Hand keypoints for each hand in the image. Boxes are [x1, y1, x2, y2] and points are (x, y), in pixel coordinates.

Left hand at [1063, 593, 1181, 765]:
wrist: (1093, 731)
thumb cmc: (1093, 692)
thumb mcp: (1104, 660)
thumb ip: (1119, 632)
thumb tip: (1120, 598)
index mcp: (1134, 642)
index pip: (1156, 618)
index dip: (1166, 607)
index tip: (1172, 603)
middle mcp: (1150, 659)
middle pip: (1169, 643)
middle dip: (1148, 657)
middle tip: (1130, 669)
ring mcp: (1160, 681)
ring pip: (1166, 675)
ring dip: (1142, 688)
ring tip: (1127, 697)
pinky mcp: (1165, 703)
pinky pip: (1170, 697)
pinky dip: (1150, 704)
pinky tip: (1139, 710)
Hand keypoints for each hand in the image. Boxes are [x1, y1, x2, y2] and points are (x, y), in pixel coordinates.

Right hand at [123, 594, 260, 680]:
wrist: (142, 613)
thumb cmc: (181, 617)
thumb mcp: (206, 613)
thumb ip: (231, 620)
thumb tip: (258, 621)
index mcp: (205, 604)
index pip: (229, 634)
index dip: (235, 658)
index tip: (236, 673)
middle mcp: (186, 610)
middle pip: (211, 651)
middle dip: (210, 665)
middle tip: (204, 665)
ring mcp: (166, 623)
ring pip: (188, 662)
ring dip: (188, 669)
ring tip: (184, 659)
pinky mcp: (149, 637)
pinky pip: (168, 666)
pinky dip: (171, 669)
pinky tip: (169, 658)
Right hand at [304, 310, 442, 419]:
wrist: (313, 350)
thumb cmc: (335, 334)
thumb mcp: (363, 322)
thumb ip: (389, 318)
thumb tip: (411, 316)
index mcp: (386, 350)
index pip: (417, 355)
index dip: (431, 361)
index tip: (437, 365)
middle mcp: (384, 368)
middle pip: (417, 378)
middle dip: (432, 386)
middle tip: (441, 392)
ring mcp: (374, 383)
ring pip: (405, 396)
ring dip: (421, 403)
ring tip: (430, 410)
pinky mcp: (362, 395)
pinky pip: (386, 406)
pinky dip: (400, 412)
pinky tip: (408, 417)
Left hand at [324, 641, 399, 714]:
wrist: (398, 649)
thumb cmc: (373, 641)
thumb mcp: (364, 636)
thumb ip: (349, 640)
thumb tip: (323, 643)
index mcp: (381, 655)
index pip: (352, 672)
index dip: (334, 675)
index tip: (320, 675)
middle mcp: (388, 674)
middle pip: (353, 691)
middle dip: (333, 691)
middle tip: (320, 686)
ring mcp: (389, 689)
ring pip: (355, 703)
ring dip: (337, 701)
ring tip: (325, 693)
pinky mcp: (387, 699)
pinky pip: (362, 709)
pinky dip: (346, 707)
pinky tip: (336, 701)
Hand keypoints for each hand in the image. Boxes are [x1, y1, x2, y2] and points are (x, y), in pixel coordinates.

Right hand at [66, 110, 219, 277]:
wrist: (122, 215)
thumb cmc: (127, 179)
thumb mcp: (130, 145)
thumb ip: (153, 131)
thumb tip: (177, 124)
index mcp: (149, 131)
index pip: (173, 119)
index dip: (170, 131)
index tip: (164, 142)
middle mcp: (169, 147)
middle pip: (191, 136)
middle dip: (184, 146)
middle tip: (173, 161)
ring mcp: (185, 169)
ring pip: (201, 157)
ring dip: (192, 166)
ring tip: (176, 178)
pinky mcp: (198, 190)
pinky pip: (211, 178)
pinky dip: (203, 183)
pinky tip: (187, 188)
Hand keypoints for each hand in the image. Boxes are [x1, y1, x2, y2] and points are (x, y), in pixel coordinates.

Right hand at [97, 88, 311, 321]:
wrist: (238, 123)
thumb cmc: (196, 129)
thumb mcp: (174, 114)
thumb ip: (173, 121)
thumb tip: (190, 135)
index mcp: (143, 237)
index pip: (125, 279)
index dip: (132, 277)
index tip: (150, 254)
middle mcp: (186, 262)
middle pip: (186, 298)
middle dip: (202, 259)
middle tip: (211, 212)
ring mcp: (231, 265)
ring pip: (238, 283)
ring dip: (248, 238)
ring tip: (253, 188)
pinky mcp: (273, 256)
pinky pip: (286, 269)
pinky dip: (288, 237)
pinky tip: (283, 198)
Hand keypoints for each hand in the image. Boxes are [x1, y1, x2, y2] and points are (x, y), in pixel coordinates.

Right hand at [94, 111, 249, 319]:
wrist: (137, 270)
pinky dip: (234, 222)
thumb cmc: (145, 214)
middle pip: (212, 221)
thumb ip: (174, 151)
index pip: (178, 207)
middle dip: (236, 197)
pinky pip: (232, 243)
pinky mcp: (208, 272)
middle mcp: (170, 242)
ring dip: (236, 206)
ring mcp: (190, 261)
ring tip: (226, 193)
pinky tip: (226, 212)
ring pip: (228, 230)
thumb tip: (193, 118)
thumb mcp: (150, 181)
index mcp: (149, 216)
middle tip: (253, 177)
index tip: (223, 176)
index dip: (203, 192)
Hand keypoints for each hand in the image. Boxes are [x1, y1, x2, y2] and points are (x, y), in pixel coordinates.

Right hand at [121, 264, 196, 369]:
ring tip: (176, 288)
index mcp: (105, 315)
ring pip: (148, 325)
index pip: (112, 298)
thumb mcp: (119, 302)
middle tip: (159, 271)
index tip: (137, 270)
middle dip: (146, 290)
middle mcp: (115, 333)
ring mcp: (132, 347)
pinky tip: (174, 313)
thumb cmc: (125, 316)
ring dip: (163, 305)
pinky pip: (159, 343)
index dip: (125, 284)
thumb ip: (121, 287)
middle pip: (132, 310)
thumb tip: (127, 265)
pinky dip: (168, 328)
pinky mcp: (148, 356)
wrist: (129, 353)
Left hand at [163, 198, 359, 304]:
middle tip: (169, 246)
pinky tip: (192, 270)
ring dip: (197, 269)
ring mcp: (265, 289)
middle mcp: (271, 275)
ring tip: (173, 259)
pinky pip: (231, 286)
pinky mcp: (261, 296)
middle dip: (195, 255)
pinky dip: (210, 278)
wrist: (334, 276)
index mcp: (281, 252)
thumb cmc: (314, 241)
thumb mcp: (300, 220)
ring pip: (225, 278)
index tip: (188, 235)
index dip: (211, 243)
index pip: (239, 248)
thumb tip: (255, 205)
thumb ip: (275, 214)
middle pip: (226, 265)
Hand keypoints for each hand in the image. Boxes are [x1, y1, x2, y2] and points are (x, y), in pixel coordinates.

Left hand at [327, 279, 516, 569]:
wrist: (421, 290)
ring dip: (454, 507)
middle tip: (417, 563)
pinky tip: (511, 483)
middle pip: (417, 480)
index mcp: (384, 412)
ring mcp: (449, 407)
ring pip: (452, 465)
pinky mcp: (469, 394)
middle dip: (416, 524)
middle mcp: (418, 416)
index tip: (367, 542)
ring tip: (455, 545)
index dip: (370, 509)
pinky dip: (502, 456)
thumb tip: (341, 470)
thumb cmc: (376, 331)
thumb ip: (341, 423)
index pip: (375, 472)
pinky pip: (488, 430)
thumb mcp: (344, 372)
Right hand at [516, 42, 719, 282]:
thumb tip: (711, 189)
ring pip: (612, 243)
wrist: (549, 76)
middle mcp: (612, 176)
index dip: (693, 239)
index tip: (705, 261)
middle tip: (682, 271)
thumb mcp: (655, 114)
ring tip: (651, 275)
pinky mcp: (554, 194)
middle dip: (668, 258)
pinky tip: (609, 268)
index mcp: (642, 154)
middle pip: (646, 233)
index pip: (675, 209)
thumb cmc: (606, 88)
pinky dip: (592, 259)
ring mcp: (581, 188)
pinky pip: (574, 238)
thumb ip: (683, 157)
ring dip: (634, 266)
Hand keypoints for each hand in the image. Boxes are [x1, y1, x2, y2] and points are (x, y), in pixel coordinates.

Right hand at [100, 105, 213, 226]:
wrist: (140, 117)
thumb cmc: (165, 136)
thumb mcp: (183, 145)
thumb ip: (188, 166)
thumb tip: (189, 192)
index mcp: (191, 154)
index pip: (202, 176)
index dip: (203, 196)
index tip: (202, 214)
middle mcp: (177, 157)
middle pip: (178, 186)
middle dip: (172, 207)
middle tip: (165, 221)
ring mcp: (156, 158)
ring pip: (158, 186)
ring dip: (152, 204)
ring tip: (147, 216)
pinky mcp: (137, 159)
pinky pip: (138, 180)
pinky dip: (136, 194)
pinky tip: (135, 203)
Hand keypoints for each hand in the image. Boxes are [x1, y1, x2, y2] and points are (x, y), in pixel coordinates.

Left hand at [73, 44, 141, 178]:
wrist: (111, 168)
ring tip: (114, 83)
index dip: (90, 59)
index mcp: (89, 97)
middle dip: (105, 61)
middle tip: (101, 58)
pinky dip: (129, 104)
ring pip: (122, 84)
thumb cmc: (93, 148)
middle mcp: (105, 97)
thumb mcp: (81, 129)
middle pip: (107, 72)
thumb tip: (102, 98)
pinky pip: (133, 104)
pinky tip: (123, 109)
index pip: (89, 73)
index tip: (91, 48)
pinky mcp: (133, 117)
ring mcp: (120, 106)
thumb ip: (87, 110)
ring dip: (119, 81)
* * *
• _Exercise_: Here the job is to transcribe the lines from the first line of the data through the line containing "index pip: (229, 634)", inclusive, exactly and with nothing else.

• _Your response_:
Hand keypoints for each hand in the image. Boxes are [x1, y1, x2, y2] and points are (x, y), in pixel coordinates.

Left hand at [1063, 593, 1181, 765]:
wrist: (1093, 731)
thumb cmc: (1093, 692)
thumb mcp: (1104, 660)
thumb ip: (1119, 632)
thumb tip: (1120, 598)
index mcp: (1134, 642)
index pip: (1156, 618)
index dip: (1166, 607)
index tip: (1172, 603)
middle mcp: (1150, 659)
middle pip: (1169, 643)
middle dip: (1148, 657)
middle tip: (1130, 669)
ring mcp: (1160, 681)
ring pip: (1166, 675)
ring dip: (1142, 688)
ring tip: (1127, 697)
pinky mcp: (1165, 703)
pinky pip: (1170, 697)
pinky dip: (1150, 704)
pinky tip: (1139, 710)
Hand keypoints for each hand in the image. Boxes are [x1, y1, x2, y2] and points are (x, y), in pixel coordinates.

Right hand at [123, 594, 260, 680]:
wrist: (142, 613)
thumb cmc: (181, 617)
thumb mcp: (206, 613)
thumb ip: (231, 620)
thumb tip: (258, 621)
index mcp: (205, 604)
index pip: (229, 634)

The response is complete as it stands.